Though I could be wrong but it didn't seem like an equivalent to headless chrome or firefox.
- Removing one whitespace and adding an unnecessary file https://github.com/ariya/phantomjs/commit/98272b9752b2d505f7...
- Conflicted files https://github.com/ariya/phantomjs/commit/63a69d9e2e9c31baab...
- Personal build env https://github.com/ariya/phantomjs/commit/d57ff74f36c5b79d82...
- Deleted the whole project while changing cloud provider https://github.com/ariya/phantomjs/commit/a242fb8d605d9aa4af...
- then re-adding the whole project again https://github.com/ariya/phantomjs/commit/ddaaa09785d453e415...
and other weird/careless commits
Are such incidences common in other open source software too, or does this one seem a rare case?
It must be particularly difficult when your Groovy-as-a-string script itself has many strings in its code, which is what a typical Apache Groovy build script for Gradle looks like.
Not the grandfather, but generally in browsers you have two versions of HTML "source" - the canonical source, the stuff pulled down over HTTP, and the repaired source, the version that actually gets rendered.
I'm unfamiliar with Nokogiri, but I suspect that from context, it doesn't repair HTML in the same way that browsers do.

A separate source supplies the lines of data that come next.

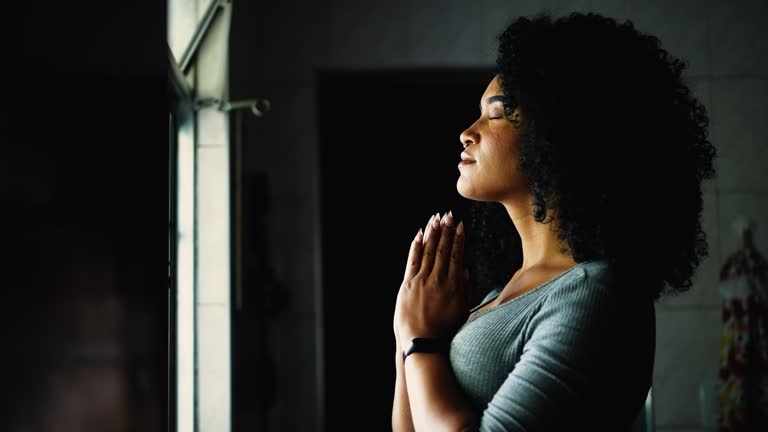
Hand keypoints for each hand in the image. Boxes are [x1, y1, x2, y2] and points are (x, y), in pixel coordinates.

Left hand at [394, 211, 469, 345]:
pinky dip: (416, 246)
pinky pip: (413, 261)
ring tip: (436, 218)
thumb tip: (466, 269)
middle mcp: (439, 280)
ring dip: (433, 233)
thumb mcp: (463, 310)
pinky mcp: (407, 285)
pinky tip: (420, 234)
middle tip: (449, 215)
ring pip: (429, 251)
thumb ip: (465, 288)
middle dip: (446, 230)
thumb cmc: (445, 331)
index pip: (457, 255)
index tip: (460, 225)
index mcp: (455, 285)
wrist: (424, 343)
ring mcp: (422, 281)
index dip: (458, 238)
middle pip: (444, 249)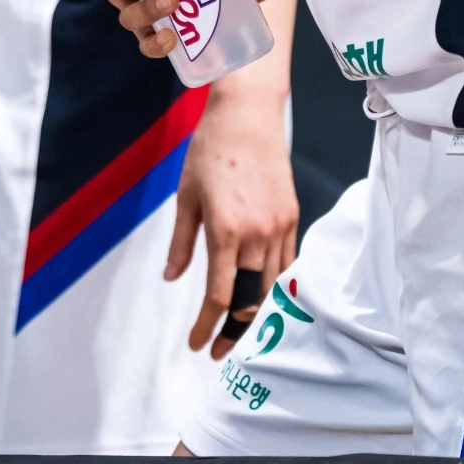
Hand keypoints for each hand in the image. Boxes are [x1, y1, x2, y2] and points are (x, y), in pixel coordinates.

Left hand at [165, 83, 298, 358]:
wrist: (248, 113)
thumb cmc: (211, 149)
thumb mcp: (186, 195)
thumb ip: (181, 242)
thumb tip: (172, 278)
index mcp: (226, 230)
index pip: (219, 296)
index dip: (206, 326)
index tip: (196, 345)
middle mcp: (257, 234)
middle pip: (250, 300)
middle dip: (234, 331)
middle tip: (218, 349)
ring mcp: (279, 226)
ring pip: (272, 287)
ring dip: (256, 313)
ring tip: (239, 330)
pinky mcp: (292, 216)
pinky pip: (287, 263)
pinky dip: (275, 286)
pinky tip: (261, 295)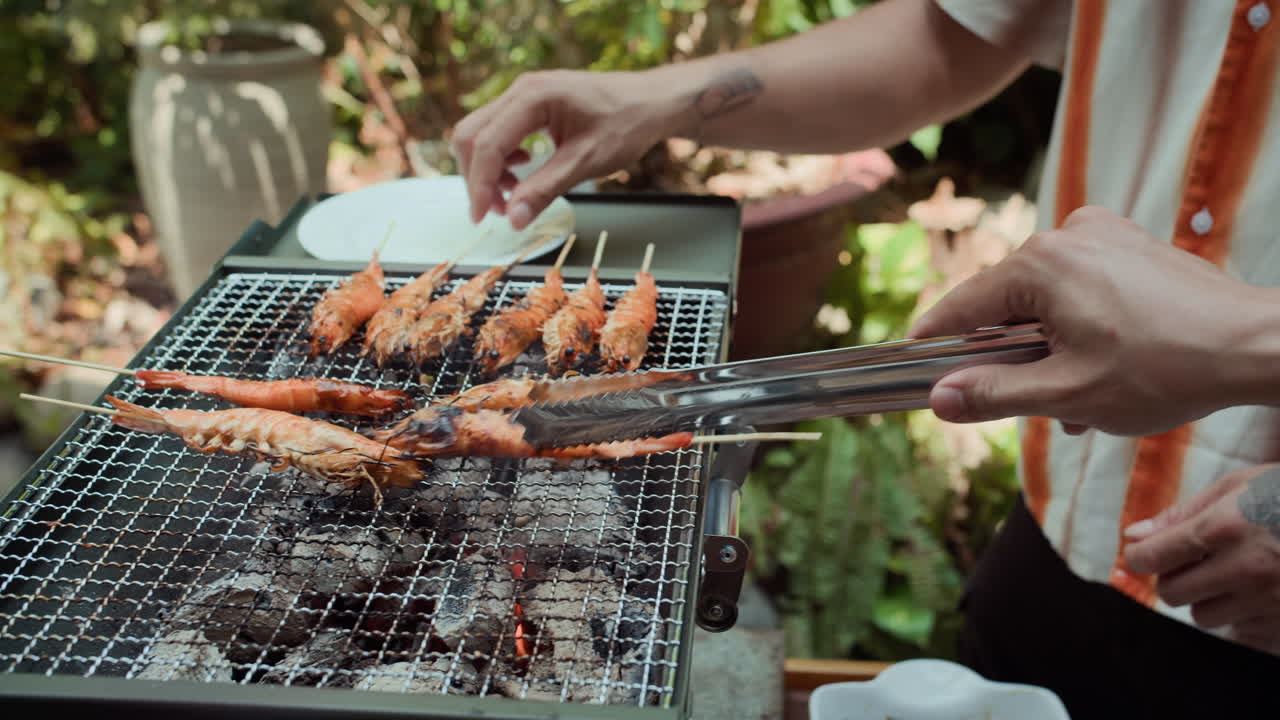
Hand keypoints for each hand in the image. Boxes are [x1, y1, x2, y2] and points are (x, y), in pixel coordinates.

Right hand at [450, 69, 681, 228]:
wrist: (650, 103)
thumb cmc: (625, 124)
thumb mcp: (586, 162)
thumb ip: (545, 189)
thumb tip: (514, 219)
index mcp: (534, 97)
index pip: (487, 143)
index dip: (479, 184)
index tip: (481, 216)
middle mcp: (522, 89)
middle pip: (472, 134)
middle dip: (477, 177)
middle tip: (496, 212)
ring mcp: (524, 94)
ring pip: (480, 133)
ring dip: (487, 169)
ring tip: (512, 196)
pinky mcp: (529, 103)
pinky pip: (498, 130)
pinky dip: (500, 157)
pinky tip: (522, 171)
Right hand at [907, 205, 1279, 435]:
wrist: (1259, 345)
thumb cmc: (1168, 368)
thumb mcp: (1068, 395)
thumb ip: (994, 394)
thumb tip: (938, 399)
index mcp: (1039, 264)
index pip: (963, 307)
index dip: (935, 342)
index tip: (912, 366)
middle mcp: (1065, 235)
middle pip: (1006, 305)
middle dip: (1014, 358)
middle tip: (1036, 407)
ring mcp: (1101, 235)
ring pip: (1045, 301)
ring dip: (1050, 349)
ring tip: (1083, 399)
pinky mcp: (1129, 244)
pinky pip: (1079, 287)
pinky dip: (1079, 327)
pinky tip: (1104, 367)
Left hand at [1124, 464, 1279, 653]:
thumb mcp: (1237, 486)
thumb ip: (1180, 513)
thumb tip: (1132, 535)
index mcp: (1225, 528)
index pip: (1150, 558)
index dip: (1141, 556)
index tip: (1146, 553)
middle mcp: (1245, 568)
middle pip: (1172, 594)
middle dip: (1176, 578)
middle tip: (1198, 561)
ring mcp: (1271, 601)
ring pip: (1205, 617)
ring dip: (1210, 599)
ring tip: (1237, 573)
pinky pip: (1243, 635)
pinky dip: (1245, 618)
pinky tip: (1262, 592)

That is both true and false. Because the JS can introduce dynamic content, the source returned by the HTTP response often doesn't match the source that is rendered by the browser itself. In many cases, a site will return a skeleton (just HTML) and then make an Ajax request to populate it. In my case, it was just the skeleton HTML with a few hundred lines of JS plus a long string of JSON
As far as I am aware, Nokogiri isn't capable of that and even if it is, I was unaware of that library at the time I wrote the Phantom solution (only discovered it last Summer but have yet to use it for anything)
>In 2017, they switched to a system that loads in the data from JSON stored in Javascript in the HTML
The post replied to claims that Nokogiri doesn't see this however so I'm puzzled.
That's also the reason while you had to "pre-render" you javascript web apps for SEO purposes until google bot got the ability to execute javascript.
I've never seen "View Page Source" or "Show Page Source" be the current DOM representation. It's always the HTML what came over the wire, the same you'll get from curl (unless the server is going user agent shenanigans, which I think we can agree is out of scope here).
If you're talking about the page after Javascript is ran, the only way you're seeing that is by opening the dev tools and looking in the 'Elements' or 'Inspector' panel.
I just checked in Safari, Chrome, and Firefox and found this to be true in all of them. The distinction between the View Source and DOM Inspector is very clear.